◆ Given exercise A: Repeat the records word for word, starting at the line that contains "genus: Agalinis" and continuing through the last line of the records.

◆ Given text:
* * * * * * *

Now I’m sure many questions are running through your head, some of which may include (1) What is this display? and (2) What enticed you to come within picture-taking distance of this display? Yes, well, I ask myself these questions too. If you can answer the first question, which I’m sure some of you talented souls can, kudos to you. I certainly cannot. In fact, such a towering display of gamer glory rather intimidates me, especially seeing how as I was (1) below ground / in a basement of some sorts (?) and (2) surrounded on 3 sides by shelves containing this sort of miscellany.
Here’s how I arrived at this picture: I had taken the 1 Bus down Mass Ave, gotten off at Pleasant Street in Central Square and was en route to film a flamenco dancer for a documentary short I am working on. As is usually the case with my poor timing, I am either too early or too late, and in this particular instance, I was too early. So in addition to ambling at the slowest pace possible while still appearing to be a functionally mobile/able human being, I decided that if I saw anything on the way (down Pleasant Street) that caught my eye, a short detour would be acceptable. Now as I began walking down Pleasant Street, I discovered that this kind of detour would probably be unlikely seeing as how there really is nothing on Pleasant Street except for small houses – and it was a dark rainy Saturday evening. But before the hustle and bustle of Mass Ave completely dissipated into pseudo-suburbia, I saw, out of the corner of my eye, a store that had a sign in its window reading “BOOKS & GAMES.” This was around the corner from a 7-11 convenience store and it looked pretty normal from the outside. I didn’t really pay much attention to anything else except for the “BOOKS & GAMES” sign because I had automatically zoned in on one thing I was hoping to find in the store: Scrabble. A couple weeks ago, my suitemates and I had played Speed Scrabble in our Resident Tutors’ suite over a dinner of Home-baked Corn Flake Corn/Egg/Cheese Casserole and had decided that we were going to get our own Scrabble set for Sunday afternoons or other times when we wanted to procrastinate. Seeing the word “GAMES” in the storefront, I thought that this might be the perfect place to go because if you really think about it, where else (practically) would you go to find a Scrabble set?

* * * * * * *

◆ Given exercise B: Reproduce the passage about the games store word for word, starting at the words "Now I’m sure" and stopping after the words "sort of miscellany.".

Stored data records

* * * * * * *

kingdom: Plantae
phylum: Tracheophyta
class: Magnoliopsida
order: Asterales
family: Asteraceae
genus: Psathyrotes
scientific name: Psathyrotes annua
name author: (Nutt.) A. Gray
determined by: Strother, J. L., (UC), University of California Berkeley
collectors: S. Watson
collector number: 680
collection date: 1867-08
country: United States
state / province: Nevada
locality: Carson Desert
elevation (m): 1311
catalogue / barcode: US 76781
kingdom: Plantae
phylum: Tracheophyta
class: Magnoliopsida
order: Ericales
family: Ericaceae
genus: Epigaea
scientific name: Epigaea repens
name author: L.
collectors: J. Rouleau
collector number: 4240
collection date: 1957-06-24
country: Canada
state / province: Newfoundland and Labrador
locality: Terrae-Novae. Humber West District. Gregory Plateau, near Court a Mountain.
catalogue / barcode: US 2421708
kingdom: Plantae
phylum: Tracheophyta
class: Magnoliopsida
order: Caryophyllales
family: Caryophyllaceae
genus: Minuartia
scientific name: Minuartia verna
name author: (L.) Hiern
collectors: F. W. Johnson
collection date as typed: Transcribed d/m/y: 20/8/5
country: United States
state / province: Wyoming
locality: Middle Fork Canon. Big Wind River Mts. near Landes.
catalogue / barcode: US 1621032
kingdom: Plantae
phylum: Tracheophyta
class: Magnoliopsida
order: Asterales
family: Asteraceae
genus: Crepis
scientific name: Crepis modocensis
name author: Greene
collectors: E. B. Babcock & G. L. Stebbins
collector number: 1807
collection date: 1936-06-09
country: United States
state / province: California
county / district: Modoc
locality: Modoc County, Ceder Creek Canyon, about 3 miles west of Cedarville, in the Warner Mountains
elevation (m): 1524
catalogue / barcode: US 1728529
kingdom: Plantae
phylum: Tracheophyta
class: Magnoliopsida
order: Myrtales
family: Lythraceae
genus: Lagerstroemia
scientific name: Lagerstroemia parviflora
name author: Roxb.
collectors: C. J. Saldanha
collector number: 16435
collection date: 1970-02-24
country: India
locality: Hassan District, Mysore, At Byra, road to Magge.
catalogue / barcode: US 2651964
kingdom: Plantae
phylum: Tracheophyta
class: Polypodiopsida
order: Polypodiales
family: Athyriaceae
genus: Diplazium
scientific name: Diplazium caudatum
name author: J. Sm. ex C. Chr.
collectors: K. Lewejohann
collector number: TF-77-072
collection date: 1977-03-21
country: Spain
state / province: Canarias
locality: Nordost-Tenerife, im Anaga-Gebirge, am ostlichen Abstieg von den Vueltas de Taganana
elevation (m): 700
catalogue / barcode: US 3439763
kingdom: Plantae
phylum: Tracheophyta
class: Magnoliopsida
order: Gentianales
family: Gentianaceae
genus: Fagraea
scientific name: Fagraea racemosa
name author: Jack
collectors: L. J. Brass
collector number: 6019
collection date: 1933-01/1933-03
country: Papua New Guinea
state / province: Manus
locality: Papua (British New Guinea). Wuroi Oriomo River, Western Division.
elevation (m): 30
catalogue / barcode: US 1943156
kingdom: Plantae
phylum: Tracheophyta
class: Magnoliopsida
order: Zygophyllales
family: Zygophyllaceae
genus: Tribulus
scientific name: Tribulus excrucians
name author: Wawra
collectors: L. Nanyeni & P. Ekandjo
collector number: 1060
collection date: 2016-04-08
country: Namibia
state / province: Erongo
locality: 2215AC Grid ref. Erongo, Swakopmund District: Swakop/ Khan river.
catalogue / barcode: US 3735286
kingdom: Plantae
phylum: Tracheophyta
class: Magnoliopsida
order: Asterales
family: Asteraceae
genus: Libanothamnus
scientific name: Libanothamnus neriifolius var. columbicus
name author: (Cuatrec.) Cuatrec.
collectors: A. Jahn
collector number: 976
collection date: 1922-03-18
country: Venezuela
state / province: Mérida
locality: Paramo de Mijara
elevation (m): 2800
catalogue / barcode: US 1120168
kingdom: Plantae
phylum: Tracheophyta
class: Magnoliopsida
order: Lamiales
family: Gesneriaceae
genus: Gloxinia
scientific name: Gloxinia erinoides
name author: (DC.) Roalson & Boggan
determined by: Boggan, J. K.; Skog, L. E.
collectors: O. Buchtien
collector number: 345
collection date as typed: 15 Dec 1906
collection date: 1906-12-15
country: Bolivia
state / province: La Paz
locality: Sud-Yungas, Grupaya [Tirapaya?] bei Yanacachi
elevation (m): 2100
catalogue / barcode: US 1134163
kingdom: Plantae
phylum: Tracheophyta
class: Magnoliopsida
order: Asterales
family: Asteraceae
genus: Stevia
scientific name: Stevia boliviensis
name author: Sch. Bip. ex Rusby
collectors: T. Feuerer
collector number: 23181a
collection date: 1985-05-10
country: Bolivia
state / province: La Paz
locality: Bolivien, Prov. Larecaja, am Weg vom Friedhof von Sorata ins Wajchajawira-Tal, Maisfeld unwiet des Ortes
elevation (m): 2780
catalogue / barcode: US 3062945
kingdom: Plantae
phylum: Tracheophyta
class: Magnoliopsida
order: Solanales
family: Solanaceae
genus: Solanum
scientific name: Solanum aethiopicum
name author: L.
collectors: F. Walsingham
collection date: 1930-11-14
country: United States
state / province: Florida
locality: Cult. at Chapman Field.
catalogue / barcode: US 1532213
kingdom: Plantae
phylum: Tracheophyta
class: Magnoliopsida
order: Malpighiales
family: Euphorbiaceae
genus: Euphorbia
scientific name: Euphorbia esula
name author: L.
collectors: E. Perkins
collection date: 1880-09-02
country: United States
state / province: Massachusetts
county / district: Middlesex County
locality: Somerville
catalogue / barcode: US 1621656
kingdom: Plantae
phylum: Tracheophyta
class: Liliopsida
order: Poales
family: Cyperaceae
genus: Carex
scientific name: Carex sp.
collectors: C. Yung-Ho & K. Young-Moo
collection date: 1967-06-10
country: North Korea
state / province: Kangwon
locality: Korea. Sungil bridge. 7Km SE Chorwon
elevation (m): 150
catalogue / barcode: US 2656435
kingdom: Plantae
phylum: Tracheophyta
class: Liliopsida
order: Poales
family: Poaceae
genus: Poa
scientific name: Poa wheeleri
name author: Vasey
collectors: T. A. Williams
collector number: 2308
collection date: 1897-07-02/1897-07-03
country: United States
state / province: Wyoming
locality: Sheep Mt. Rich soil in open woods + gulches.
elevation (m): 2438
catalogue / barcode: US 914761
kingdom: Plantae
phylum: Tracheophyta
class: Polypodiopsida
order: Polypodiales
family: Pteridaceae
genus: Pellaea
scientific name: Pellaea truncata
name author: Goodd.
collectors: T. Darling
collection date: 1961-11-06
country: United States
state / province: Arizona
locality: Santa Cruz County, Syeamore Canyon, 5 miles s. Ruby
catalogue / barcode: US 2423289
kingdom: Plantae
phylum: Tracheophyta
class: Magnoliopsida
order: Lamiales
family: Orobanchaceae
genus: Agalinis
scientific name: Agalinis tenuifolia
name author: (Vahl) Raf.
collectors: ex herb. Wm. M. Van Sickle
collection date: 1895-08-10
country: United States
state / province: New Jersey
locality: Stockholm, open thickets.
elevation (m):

* * * * * * *

◆ Full solution A:
genus: Agalinis
scientific name: Agalinis tenuifolia
name author: (Vahl) Raf.
collectors: ex herb. Wm. M. Van Sickle
collection date: 1895-08-10
country: United States
state / province: New Jersey
locality: Stockholm, open thickets.
elevation (m):

◆ Full solution B:
Now I’m sure many questions are running through your head, some of which may include (1) What is this display? and (2) What enticed you to come within picture-taking distance of this display? Yes, well, I ask myself these questions too. If you can answer the first question, which I’m sure some of you talented souls can, kudos to you. I certainly cannot. In fact, such a towering display of gamer glory rather intimidates me, especially seeing how as I was (1) below ground / in a basement of some sorts (?) and (2) surrounded on 3 sides by shelves containing this sort of miscellany.